**Exercise passage:**
# Another Pinarello size dilemma



## MGS9500 (Aug 19, 2004)

Another Pinarello sizing dilemma. I currently ride a custom build bike that is getting a little old and long in the tooth. I have the option of buying a brand new Pinarello Dogma 2 from a dealer at an incredible price of almost $2000 dollars under list. 

The bike is a 57.5cm. I have done all the measurements and my current top tube is about 1.5cm shorter than the Pinarello. I have done some adjustments and find that if I use a 100mm stem, ( I currently use a 110mm, and push the seat forward about ½ cm, the reach is identical. It does move me somewhat forward with respect to seat/knee/pedal angle, but not a lot. 

I would have to drop the seat post, leaving only 11cm showing which is much less than is typically seen,, but the handle bars would need only a 1cm spacer. I’ve seen too many Pinarellos with 4cm or greater of spacers below the stem because of the aggressive drop and the too small frames chosen by some people. 

I feel that if the total seat to stem reach is ok, then I shouldn’t be too concerned about a slightly forward seat and shorter stem. 

As I noted, this is a steal of a deal on a legit bike from a dealer that has serial numbers and can be registered with Pinarello for warranty problems. My concern is about the fact that only about 11 cm of seat post is showing and most of the bikes that I see have about 15-20 cm of post.

All thoughts are appreciated


----------



## aureliajulia (May 25, 2009)

Can you test-ride the next smaller size somewhere?


----------



## MGS9500 (Aug 19, 2004)

Unfortunately, there is only one Pinarello dealer in my area and he does not have a 57.5 set up for a test ride. I hate to push a local dealer to set up a bike when I already have a frame.

The frame I have, although from a Pinarello dealer, was purchased out of state.


----------



## AJ88V (Nov 14, 2012)

If you haven't already done so, you might want to check the sizing tool on the Competitive Cyclist website.

competitivecyclist.com/za/CCY?PAGE=FIT_CALCULATOR_INTRO&INTRO_LINK=NOREDIR&nodecorator=true]Fit Calcualtor

You really need someone to help you do the measurements, because it is impossible to get good measurements by yourself.

When you are done the entering your measurements, you will be given dimensions for three different "fits": the Competitive fit, the Eddy fit, and the French fit. There is a button to see what each of these "fits" mean, but briefly they go from most racing/aggressive to most relaxed for distance.

I never went through this before, but noticed that the bikes I end up with a larger frame than recommended for racing and with little seat post showing, so I must be in the Eddy or French fit category for preference. When I do get on smaller bikes, I feel cramped. Maybe this looks weird compared to how young guys set up their bikes, but I'm old enough to not even care what I look like, at least compared to making the distance and doing it comfortably.

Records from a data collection
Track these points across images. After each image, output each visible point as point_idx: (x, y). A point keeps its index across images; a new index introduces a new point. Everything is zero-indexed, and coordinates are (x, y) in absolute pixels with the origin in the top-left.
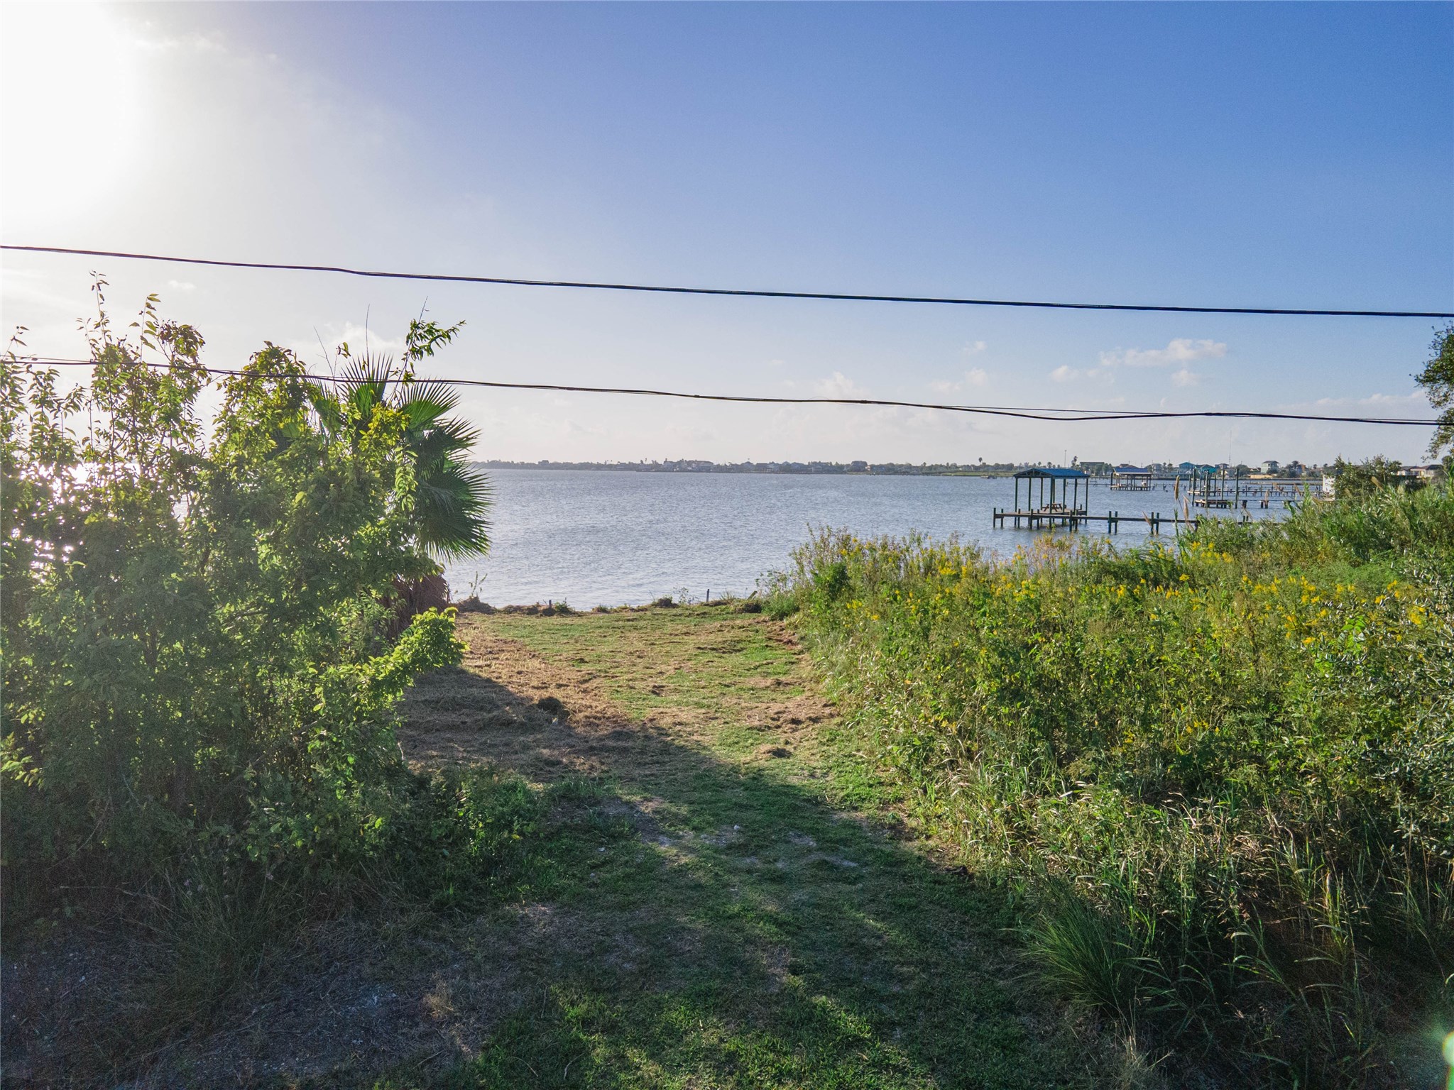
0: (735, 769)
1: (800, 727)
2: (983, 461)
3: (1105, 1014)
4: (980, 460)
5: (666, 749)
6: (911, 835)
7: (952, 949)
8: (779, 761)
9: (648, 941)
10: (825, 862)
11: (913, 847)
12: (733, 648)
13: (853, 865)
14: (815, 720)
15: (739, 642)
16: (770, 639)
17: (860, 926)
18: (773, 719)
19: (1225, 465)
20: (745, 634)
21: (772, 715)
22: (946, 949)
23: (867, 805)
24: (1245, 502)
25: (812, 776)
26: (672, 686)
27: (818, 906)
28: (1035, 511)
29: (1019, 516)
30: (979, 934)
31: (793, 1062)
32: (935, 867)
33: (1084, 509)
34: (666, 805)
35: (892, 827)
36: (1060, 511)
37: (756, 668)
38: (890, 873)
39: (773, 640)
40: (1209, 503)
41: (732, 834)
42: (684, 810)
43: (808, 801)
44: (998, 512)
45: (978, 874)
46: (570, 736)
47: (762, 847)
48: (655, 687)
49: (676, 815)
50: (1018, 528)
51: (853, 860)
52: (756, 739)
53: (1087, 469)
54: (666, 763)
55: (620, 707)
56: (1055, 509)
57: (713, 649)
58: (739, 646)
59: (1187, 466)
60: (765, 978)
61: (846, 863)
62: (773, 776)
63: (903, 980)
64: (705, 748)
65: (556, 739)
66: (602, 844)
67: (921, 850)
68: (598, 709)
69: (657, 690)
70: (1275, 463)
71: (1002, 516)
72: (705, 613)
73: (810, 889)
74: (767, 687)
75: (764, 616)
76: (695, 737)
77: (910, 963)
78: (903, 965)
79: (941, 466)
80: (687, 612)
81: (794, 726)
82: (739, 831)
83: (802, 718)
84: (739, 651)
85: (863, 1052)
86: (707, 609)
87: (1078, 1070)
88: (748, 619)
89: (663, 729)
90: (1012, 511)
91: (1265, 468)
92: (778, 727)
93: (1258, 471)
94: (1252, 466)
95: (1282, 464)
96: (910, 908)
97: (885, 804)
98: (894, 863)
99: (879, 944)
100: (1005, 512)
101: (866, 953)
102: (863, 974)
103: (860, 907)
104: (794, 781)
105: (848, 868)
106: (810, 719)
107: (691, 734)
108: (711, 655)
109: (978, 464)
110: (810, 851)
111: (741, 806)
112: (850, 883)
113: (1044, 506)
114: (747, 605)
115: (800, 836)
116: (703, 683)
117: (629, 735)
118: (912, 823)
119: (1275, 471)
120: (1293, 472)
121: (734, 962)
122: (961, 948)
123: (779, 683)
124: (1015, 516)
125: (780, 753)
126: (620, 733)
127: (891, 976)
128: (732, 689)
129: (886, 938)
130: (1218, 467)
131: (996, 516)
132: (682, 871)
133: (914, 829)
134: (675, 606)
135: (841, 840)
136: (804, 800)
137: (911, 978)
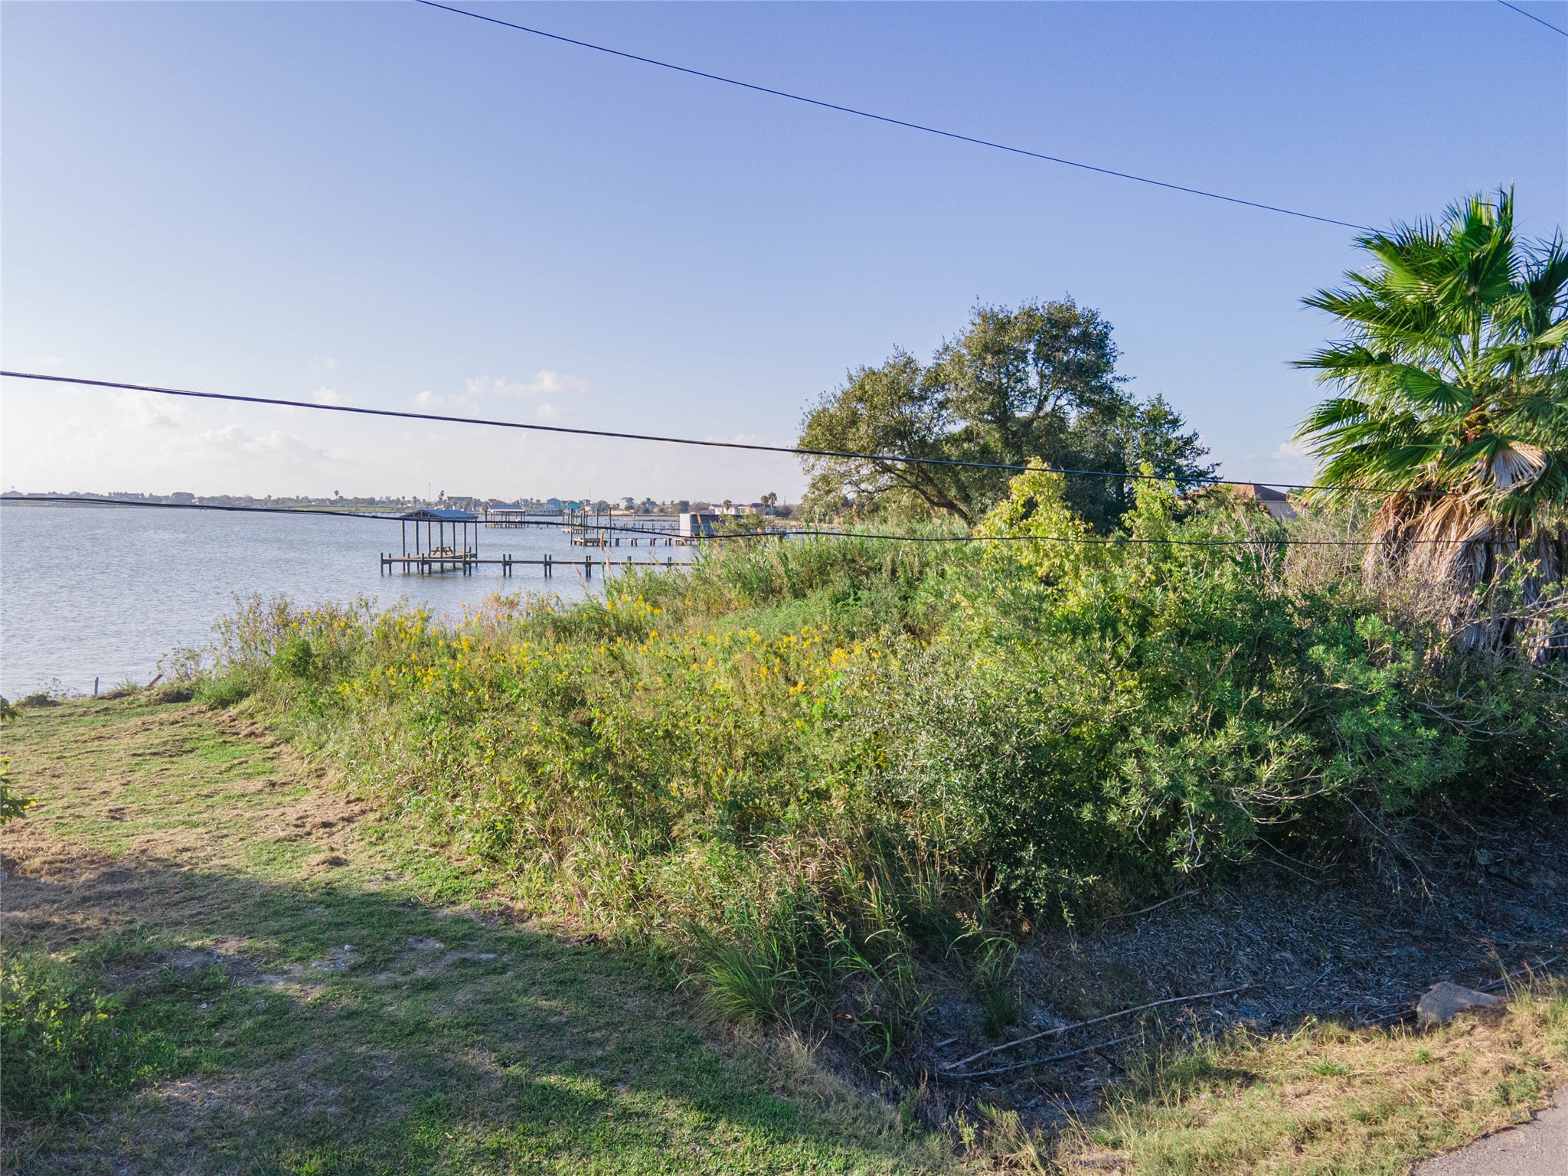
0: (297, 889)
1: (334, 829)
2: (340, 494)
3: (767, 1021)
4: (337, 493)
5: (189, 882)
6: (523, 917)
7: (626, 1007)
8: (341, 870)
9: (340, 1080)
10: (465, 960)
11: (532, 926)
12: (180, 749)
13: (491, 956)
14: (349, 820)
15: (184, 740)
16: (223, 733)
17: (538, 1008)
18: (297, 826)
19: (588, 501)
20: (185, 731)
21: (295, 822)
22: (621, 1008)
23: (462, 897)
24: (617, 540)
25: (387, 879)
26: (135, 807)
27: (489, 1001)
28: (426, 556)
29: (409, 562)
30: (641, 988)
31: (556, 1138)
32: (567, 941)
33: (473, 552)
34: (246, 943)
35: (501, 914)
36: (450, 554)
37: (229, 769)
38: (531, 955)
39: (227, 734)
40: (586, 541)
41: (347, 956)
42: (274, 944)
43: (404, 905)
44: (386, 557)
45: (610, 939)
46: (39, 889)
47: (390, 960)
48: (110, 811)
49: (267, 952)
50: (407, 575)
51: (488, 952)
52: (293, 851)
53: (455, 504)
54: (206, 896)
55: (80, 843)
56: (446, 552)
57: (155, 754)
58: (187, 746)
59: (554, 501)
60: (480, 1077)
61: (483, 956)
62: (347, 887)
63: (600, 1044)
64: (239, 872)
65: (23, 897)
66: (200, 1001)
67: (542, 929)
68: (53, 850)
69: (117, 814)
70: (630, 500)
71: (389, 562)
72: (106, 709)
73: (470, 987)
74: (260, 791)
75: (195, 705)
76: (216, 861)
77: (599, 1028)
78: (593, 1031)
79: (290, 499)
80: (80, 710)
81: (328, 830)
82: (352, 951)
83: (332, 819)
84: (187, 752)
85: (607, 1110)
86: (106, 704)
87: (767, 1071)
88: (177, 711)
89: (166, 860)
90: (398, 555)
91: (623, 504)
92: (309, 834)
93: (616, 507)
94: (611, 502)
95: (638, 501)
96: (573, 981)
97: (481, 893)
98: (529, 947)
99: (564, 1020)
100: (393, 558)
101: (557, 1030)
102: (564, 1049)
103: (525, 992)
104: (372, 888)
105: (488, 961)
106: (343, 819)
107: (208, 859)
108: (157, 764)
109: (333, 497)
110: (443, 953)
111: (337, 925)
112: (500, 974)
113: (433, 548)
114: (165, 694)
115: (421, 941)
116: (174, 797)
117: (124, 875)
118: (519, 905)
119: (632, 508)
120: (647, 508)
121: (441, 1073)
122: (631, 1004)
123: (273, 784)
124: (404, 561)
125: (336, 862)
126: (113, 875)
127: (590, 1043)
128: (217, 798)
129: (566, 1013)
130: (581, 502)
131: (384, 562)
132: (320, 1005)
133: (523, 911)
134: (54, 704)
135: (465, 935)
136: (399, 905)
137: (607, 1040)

---

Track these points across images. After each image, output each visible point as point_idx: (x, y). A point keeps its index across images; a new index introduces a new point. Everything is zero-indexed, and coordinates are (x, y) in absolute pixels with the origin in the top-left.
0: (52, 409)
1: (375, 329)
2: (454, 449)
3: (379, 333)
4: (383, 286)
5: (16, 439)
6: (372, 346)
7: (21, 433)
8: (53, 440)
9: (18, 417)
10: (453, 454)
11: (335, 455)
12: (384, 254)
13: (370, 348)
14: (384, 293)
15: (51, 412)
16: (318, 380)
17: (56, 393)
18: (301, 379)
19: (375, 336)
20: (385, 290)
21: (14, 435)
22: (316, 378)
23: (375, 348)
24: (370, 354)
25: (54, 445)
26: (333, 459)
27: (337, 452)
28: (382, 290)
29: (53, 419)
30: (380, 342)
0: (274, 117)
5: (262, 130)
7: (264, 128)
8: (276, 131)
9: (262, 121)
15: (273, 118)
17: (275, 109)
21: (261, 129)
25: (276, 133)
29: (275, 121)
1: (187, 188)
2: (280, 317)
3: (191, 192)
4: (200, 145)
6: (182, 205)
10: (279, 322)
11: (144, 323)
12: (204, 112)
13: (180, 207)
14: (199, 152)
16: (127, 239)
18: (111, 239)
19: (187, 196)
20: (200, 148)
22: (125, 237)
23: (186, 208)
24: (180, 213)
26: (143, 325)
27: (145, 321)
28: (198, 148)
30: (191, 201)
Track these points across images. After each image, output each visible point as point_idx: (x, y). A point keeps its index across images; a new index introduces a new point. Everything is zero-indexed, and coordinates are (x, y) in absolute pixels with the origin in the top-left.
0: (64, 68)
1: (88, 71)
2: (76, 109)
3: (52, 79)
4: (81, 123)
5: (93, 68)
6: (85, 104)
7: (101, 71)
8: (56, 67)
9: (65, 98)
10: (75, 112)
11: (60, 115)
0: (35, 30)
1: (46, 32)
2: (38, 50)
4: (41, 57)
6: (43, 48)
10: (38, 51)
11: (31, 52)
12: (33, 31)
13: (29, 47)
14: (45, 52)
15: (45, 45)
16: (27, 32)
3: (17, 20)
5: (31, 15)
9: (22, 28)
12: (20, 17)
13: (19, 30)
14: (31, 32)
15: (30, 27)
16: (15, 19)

**Goal of the exercise:**
Continue the Pinarello sizing thread with the next part of the discussion, beginning after its final post.

**Task response:**
----------



## MGS9500 (Aug 19, 2004)

I've been through a professional fit and used other calculators. I agree, the one from Competitive Cyclist is a very good one and I appreciate the referral. I entered the numbers and still end up with the same dilemma. 

The Top tube of the bike based on my fit is about 1cm long, but the head tube and the seat tube are fine. So, the question is still, if a bikes reach can be accommodated by a shorter stem and moving the seat forward, is this ok.

Or, is it better to got with a longer stem and a more pushed back seat. 

Moving the seat does change the knee/pedal angle slightly forward, but this may not be bad as the KOPS is quite controversial.

Also, if the knee/pedal is in front of the pedal, is this worse than behind.

All suggestions and insight is helpful.


----------



## aureliajulia (May 25, 2009)

MGS9500 said:


> I've been through a professional fit and used other calculators. I agree, the one from Competitive Cyclist is a very good one and I appreciate the referral. I entered the numbers and still end up with the same dilemma.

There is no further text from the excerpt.